I agree with this, but I think Atrios could take it even further:
If They Designed Social Security Today
Well, they probably wouldn't. They might have a slightly more generous SSI program, which would be income and asset tested. Same for public education...
The point is we've moved away from "there are just certain things government does well and should do" and over to "maybe government should do some stuff for the poor but that's about it." It's a problem, both from a policy perspective, as there are certain things the government should do, and from a political perspective, as benefits-for-other-people never gets wide support.
Imagine what the centrists would say if universal government-run mail delivery was proposed today.
Obviously it's not just universal public schooling, mail, and Social Security. Wingnut political correctness requires us to oppose universality even when it's carried out by the private sector. Where's our universal broadband? Many rural stretches of the country still don't have DSL. Hell, there isn't even cellphone coverage in certain swaths of the country -- and any serious push to rectify either of these situstions from, say, the White House would have Beck and Malkin shrieking "SOCIALISM!" even louder than they are now.
Which means, to me, that if we hadn't achieved near-universal electrification or near-universal telephone access before Reaganism ate America's collective brain, we'd probably have gone decades post-Ronnie without stringing electrical or phone wires into the parts of the country that didn't have them -- and woe to the dirty hippie politician who dared to object.
Recall the words of one of the wingnuts' favorite political philosophers, Margaret Thatcher:
"...there's no such thing as society. There are individual men and women and there are families. And no government can do anything except through people, and people must look after themselves first. It is our duty to look after ourselves and then, also, to look after our neighbours."

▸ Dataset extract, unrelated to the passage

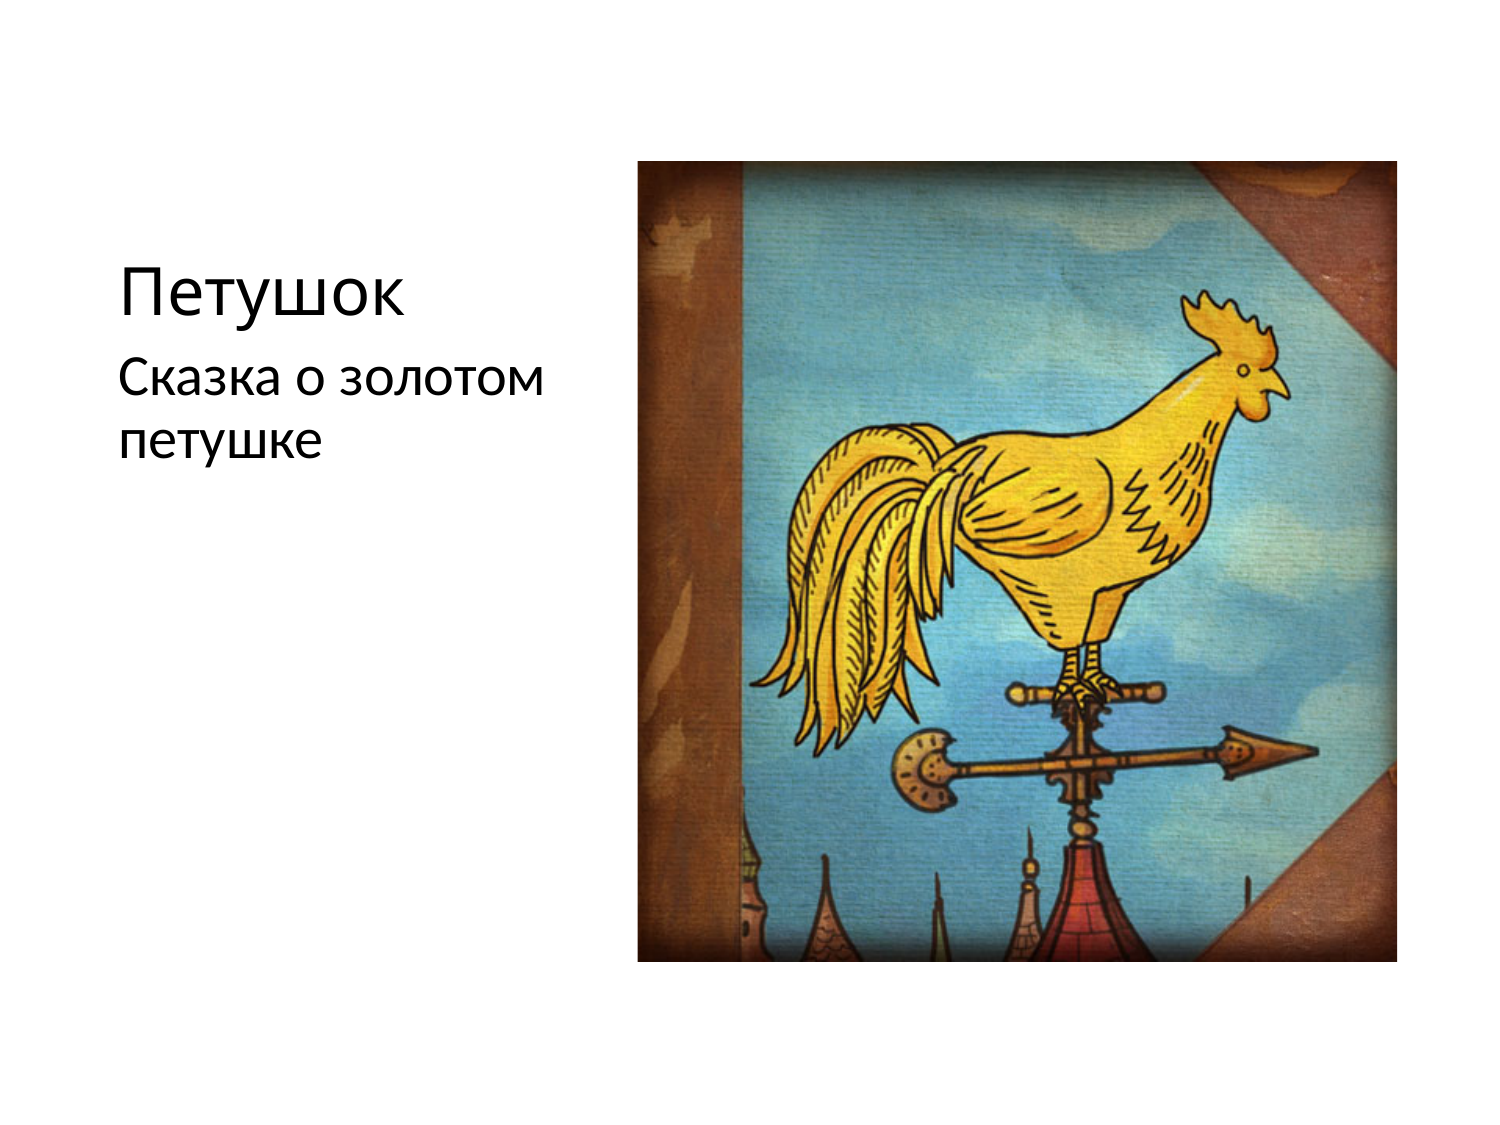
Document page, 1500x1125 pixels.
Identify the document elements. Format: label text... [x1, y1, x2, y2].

Those people across town? Screw 'em.
It's really hard to imagine any universalized domestic program that wingnuts might not reject if given their druthers. Recently it was road-building:
In a recent radio interview, Rep. Carol Shea-Porter (D-NH) made the seemingly-innocuous statement that the federal highway system, as well as federal laws ensuring safe drugs and safe airplanes, are constitutional. Nevertheless, Shea-Porter is now under attack by "tenther" activists who believe that virtually everything the federal government does is unconstitutional:
Author and historian David Barton, the president of WallBbuilders, [sic] says Shea-Porter's comments reflect her view that Washington government should run everything. He notes that both the Ninth and Tenth Amendments say anything that is not explicitly covered in the Constitution belongs to the states and to the people.
"... The Constitution does say that the federal government can take care of what are called the post roads -- those on which the mail travels -- but outside of that, states are responsible for their own highways, their own roads, their own county, local, state roads," he notes....
Barton is a church-state-separation denialist who is much admired by folks such as Mike Huckabee, possibly the GOP's next presidential nominee. If you don't believe the interstate highway system is legal, and you believe in minimalist government at the state level, you could easily take a short step from that to no public road-building at all.
That's why I'd actually like to see some portion of Wingnuttia break off and become an independent nation (once we'd cleared the military bases and weapons out, of course). I'd love to see what sort of hellish libertarian/theocratic hybrid the looneys would manage to cook up.